= Work to complete =
Copy exactly the stretch of data below from the line with "Добавить комментарий" through the line with "(Knitwear Design) [Fresh", including both of those lines.

= Records to process =

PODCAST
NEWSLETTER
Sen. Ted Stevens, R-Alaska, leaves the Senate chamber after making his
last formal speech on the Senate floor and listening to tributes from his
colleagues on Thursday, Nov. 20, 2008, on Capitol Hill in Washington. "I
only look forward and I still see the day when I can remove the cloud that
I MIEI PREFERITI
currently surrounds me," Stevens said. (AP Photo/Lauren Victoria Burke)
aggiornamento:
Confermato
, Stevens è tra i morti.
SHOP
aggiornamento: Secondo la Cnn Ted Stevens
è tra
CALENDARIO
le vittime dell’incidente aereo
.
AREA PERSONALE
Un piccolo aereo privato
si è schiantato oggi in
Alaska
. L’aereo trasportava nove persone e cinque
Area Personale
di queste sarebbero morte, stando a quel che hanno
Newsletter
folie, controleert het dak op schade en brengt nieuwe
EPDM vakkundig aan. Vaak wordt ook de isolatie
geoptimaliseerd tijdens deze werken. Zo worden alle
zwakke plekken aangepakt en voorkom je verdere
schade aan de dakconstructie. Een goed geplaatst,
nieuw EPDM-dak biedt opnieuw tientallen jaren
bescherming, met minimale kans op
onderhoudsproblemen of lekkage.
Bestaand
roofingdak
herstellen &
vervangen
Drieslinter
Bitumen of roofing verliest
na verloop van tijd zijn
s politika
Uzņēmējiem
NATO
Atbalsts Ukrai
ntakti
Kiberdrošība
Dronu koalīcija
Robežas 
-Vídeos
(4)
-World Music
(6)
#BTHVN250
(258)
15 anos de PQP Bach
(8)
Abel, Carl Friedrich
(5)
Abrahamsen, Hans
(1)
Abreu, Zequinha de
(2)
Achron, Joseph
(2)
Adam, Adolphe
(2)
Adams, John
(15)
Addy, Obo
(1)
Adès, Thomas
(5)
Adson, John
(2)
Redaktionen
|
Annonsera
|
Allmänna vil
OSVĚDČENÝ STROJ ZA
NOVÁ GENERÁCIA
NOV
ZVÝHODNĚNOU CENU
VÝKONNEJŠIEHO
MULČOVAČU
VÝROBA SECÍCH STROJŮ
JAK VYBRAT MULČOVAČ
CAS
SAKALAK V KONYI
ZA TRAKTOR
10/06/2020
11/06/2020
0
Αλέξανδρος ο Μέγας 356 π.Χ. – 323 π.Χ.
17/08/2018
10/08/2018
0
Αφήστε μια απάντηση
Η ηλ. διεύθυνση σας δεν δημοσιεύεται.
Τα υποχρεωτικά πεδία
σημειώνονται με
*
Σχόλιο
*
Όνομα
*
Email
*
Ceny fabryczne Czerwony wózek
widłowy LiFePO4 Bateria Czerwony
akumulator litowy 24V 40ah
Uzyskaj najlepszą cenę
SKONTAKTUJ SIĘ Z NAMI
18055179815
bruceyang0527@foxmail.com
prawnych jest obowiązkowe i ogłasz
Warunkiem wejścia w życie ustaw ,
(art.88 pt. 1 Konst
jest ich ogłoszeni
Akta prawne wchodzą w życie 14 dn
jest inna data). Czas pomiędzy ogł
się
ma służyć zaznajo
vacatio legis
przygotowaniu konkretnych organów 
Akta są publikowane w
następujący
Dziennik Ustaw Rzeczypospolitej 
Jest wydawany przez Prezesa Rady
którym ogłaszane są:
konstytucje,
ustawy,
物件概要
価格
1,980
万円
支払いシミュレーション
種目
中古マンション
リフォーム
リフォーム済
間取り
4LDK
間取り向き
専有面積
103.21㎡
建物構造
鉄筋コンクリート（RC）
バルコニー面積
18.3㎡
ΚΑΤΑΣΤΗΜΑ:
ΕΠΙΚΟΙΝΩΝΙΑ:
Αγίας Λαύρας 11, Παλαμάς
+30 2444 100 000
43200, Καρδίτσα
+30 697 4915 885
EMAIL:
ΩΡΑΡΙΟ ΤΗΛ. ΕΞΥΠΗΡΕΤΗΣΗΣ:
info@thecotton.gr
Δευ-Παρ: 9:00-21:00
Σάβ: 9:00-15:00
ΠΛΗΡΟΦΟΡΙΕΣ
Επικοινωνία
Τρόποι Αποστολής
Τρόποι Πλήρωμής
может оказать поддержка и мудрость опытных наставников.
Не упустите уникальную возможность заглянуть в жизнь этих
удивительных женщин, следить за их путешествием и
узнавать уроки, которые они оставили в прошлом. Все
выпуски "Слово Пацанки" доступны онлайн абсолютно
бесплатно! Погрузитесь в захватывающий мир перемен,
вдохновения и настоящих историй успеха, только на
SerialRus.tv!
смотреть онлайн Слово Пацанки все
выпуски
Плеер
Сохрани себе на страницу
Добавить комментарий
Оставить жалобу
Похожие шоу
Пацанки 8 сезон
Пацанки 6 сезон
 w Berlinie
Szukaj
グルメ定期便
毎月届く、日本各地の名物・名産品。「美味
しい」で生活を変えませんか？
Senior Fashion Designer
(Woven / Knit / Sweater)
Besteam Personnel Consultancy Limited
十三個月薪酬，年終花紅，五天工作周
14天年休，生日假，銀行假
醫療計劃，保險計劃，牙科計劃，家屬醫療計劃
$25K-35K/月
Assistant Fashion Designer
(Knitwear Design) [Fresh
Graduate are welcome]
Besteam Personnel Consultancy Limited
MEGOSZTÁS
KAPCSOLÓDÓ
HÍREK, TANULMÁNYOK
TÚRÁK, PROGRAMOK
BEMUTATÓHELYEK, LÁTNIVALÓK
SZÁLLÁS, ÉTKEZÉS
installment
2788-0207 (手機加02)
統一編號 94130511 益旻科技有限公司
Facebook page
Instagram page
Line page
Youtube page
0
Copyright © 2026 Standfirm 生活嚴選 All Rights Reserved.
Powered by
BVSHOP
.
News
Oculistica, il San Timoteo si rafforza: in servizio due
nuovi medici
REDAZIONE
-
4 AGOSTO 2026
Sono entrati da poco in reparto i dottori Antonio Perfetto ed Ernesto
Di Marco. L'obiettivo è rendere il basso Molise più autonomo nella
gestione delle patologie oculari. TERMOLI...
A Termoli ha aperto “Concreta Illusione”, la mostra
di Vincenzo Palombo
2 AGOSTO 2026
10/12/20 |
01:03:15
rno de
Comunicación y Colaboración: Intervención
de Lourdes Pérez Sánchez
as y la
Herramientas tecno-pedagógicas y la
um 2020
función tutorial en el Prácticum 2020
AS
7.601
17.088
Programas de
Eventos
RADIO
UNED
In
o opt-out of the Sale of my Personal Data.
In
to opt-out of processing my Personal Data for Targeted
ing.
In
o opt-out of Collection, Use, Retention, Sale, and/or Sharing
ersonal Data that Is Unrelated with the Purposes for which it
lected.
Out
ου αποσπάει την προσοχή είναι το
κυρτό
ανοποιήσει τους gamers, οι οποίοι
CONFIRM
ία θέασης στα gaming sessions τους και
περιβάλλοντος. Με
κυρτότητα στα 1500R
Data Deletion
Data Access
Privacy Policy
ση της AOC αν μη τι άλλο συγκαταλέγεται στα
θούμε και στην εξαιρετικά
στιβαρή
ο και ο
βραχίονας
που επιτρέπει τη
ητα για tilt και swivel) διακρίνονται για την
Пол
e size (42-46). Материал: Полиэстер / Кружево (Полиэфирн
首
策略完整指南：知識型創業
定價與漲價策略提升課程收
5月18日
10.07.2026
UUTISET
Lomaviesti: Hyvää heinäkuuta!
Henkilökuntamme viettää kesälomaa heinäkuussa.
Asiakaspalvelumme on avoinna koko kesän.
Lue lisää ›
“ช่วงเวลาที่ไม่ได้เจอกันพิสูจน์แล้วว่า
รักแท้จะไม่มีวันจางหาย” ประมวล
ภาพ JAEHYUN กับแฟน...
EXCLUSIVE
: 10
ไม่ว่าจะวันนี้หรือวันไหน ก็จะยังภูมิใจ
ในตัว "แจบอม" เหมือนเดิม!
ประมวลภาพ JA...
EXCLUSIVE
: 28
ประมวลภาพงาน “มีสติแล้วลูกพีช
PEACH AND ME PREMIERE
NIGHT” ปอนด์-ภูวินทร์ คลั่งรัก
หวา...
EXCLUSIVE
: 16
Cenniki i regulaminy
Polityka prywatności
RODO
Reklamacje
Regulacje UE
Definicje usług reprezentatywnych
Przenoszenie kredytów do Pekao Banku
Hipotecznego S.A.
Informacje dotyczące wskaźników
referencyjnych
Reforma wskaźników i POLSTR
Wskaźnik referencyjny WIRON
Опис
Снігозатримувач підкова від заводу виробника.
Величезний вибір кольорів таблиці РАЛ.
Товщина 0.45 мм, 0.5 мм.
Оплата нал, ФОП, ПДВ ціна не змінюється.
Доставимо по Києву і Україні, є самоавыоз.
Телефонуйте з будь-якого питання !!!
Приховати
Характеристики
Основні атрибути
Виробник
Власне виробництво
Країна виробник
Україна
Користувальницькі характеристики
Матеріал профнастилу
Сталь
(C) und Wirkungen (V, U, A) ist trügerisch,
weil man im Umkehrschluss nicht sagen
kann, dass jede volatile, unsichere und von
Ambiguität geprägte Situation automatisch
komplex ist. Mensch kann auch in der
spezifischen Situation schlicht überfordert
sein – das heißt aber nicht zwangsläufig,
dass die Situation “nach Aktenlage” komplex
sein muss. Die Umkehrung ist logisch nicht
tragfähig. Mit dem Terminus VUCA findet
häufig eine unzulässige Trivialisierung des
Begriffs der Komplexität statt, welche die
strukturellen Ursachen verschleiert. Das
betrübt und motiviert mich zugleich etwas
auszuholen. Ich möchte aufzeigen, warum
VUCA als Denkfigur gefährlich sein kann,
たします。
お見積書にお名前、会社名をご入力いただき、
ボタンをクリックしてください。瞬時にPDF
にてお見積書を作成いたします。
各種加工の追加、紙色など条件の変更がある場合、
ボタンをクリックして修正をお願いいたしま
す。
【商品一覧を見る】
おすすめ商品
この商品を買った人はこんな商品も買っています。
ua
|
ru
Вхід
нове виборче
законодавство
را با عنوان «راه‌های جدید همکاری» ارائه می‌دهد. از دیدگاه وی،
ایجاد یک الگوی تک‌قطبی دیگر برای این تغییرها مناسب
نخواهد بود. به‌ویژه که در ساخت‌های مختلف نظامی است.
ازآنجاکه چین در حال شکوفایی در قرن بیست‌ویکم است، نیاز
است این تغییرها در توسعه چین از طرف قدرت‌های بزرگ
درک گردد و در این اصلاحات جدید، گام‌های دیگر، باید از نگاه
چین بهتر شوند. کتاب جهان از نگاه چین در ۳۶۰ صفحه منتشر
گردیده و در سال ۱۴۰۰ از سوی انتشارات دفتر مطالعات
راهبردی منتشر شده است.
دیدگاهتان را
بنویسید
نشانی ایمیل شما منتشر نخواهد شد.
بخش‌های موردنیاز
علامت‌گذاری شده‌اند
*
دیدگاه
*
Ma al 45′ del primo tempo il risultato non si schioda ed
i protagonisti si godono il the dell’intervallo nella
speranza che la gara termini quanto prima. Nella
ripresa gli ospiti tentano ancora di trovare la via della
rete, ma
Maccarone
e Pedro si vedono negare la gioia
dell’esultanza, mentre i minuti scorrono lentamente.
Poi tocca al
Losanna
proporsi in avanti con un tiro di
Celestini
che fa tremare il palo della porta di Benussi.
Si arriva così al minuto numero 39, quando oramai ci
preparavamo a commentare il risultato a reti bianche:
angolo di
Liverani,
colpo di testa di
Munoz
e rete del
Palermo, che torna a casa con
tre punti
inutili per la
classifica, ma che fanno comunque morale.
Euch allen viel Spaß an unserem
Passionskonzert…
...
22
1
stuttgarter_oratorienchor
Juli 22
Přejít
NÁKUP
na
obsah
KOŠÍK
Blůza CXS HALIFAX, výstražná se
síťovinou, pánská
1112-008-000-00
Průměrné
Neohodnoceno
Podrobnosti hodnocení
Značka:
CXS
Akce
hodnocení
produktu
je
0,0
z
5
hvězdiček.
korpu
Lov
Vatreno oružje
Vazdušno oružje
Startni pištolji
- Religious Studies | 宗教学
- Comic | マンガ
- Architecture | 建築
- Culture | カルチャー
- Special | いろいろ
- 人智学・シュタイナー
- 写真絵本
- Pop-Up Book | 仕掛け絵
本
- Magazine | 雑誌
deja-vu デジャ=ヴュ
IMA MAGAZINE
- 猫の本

= Exercise output =
Добавить комментарий
Оставить жалобу
Похожие шоу
Пацанки 8 сезон
Пацанки 6 сезон
 w Berlinie
Szukaj
グルメ定期便
毎月届く、日本各地の名物・名産品。「美味
しい」で生活を変えませんか？
Senior Fashion Designer
(Woven / Knit / Sweater)
Besteam Personnel Consultancy Limited
十三個月薪酬，年終花紅，五天工作周
14天年休，生日假，銀行假
醫療計劃，保險計劃，牙科計劃，家屬醫療計劃
$25K-35K/月
Assistant Fashion Designer
(Knitwear Design) [Fresh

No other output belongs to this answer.